Micelio
AP5135-2015(44790)Corte Suprema de Justicia · Sala Penal2015

Magistrado ponente: José Luis Barceló Camacho

Ley 906 de 2004

Casación 38267 República de Colombia Corte Suprema de Justicia Casación 44790 Inadmisión DORIAN HEIMAR ALZATE ÁLVAREZ CORTE SUPREMA DE JUSTICIA SALA DE CASACIÓN PENAL JOSÉ LUIS BARCELÓ CAMACHO Magistrado Ponente AP5135-2015 Radicación N° 44790 (Aprobado acta Nº 314) Bogotá, D.C., nueve (9) de septiembre de dos mil quince (2015). Procede la Sala a verificar los requisitos de lógica y debida argumentación de la demanda de casación presentada por el defensor de DORIAN HEIMAR ALZATE ÁLVAREZ.

H E C H O S Fueron expuestos por el ad quem de la siguiente manera: “Hacia las 10:10 p.m. del 9 de noviembre de 2009, a la altura del peaje La Uribe, km. 12+700 de la vía Cartago-Cali, el camión de placas SOO 764, marca Chevrolet, conducido por DORIAN HEIMAR ALZATE ÁLVAREZ colisionó contra la motocicleta Honda de placa NVY 24B, causándole graves lesiones en su miembro inferior izquierdo al señor Erney Saavedra Franco”.

A N T E C E D E N T E S 1. El 21 de noviembre de 2011, ante el Juzgado Promiscuo Municipal de Bugalagrande (Valle), se formuló imputación en contra de DORIAN HEIMAR ALZATE ÁLVAREZ por el delito de lesiones personales culposas (artículos 111, 112, 113, 114, 117 y 120 del Código Penal).
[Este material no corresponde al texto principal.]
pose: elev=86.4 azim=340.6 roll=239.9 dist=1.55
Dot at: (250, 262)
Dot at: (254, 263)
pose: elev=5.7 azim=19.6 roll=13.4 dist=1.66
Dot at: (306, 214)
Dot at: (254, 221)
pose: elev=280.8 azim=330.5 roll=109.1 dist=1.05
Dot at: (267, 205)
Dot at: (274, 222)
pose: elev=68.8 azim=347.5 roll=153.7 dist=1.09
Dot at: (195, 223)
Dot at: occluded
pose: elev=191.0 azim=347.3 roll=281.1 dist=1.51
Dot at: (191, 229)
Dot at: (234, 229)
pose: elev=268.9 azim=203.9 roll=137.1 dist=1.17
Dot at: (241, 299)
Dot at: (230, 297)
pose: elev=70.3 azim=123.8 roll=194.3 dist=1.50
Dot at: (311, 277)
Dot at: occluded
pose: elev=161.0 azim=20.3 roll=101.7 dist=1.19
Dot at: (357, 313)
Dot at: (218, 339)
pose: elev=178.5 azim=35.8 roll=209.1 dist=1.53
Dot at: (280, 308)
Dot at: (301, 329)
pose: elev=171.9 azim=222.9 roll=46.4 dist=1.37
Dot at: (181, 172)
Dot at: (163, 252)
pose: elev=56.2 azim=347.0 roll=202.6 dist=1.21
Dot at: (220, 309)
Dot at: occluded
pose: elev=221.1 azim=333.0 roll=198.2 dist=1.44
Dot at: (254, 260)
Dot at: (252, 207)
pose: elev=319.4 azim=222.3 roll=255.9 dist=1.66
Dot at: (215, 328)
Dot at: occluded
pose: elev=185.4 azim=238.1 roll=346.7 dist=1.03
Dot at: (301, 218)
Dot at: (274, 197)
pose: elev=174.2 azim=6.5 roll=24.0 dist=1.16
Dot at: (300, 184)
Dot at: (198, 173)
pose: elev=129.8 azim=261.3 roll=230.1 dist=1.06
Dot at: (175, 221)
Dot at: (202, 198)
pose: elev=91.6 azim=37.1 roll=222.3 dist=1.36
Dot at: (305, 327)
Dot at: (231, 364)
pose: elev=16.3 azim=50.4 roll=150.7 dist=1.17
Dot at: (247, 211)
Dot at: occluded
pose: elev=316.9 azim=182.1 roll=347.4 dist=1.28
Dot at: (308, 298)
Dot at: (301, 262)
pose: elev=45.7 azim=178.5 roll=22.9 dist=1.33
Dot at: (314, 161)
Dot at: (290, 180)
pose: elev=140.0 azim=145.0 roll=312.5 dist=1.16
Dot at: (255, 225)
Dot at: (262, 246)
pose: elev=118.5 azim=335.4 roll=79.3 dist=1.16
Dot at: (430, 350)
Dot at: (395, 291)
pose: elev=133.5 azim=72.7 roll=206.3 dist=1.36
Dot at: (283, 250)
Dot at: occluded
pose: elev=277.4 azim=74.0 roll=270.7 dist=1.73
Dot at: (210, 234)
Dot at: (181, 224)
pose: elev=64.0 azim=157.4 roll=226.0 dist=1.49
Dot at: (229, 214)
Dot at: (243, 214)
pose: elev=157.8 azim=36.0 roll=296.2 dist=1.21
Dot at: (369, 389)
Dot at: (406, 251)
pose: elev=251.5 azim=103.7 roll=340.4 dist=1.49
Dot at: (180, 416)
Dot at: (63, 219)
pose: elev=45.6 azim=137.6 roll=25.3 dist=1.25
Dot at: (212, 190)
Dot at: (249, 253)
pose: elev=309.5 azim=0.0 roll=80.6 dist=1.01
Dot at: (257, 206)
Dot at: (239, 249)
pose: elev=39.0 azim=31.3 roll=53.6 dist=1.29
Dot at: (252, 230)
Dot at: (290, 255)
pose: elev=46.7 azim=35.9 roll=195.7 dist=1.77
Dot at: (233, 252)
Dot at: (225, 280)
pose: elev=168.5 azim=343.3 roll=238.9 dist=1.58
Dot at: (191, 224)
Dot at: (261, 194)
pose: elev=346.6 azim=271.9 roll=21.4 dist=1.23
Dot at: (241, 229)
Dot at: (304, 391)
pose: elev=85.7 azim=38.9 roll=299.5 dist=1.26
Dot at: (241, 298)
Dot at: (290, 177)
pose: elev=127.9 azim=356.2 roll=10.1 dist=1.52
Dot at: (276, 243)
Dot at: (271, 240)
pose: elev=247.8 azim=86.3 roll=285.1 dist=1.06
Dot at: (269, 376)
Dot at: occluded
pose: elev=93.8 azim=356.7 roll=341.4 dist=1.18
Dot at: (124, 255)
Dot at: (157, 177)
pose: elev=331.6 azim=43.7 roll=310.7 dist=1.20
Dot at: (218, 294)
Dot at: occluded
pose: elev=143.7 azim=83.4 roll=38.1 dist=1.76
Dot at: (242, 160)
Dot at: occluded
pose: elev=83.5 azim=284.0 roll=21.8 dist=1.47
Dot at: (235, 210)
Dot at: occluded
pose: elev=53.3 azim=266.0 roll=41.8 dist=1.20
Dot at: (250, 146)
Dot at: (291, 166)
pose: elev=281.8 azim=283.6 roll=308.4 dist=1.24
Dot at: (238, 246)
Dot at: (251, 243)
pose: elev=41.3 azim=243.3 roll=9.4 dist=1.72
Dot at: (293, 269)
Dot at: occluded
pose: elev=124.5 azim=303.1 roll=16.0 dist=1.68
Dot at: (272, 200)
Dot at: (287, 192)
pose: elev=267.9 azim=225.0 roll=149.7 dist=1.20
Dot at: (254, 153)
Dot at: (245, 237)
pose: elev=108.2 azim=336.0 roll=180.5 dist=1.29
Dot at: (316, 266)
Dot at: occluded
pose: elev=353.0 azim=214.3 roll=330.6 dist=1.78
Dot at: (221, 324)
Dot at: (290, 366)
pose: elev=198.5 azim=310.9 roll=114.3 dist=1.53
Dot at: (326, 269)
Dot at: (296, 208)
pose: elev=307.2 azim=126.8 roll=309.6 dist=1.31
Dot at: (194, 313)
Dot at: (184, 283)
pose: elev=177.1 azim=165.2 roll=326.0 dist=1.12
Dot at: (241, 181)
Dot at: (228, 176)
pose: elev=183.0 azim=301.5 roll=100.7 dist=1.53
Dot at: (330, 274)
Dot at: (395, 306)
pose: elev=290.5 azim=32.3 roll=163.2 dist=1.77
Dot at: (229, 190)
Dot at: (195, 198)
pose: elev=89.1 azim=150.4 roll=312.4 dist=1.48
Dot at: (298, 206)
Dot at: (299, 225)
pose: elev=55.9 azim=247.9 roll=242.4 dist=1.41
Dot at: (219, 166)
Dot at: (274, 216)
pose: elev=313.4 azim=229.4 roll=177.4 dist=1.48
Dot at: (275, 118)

El mencionado no aceptó los cargos, por lo que la Fiscalía 22 Local de Tulúa presentó, el 10 de febrero de 2012, escrito de acusación.[footnoteRef:1] [1: Folio 2 carpeta actuación] 2.

Correspondieron las diligencias al Juzgado Promiscuo Municipal con función de conocimiento de San Pedro que, luego de celebrar las audiencias de formulación de acusación, preparatoria y el juicio oral, anunció, el 29 de octubre de 2013, sentido condenatorio del fallo, al cual dio lectura en la misma fecha imponiendo a ALZATE ÁLVAREZ las penas principales de prisión por nueve (9) meses y dieciocho (18) días, multa de seis punto nueve (6.9) salarios mínimos legales mensuales y las accesorias de inhabilitación para el ejercicio de derechos y funciones públicas y privación del derecho a conducir vehículos por el término de la sanción privativa de la libertad, al hallarlo autor responsable de la conducta punible por la que fue convocado a juicio.

Le concedió la suspensión condicional de la ejecución de la pena.[footnoteRef:2] [2: Fl. 138 c.a ] 3. Apelada esta determinación por la defensa, fue confirmada por el Tribunal Superior del Distrito Judicial de Buga -Sala Penal- el 4 de agosto de 2014.[footnoteRef:3] [3: Fl. 176 c.a] LA DEMANDA DE CASACIÓN El apoderado del sentenciado presentó el recurso extraordinario para postular un cargo principal y uno subsidiario en contra del fallo de segunda instancia, ambos al amparo de la causal prevista en el artículo 181, numeral 3º, de la Ley 906 de 2004.

En el cargo principal, denuncia un error de hecho por falso juicio de existencia por omisión como quiera que, asegura, los juzgadores de instancia no tuvieron en cuenta cuatro aspectos acreditados en el trámite: “1. La conciencia de la víctima de la intención de pasar (sic) al otro lado del vehículo del acusado. 2. El hecho que mi poderdante estaba parado cuando (sic), segundos antes del accidente. 3.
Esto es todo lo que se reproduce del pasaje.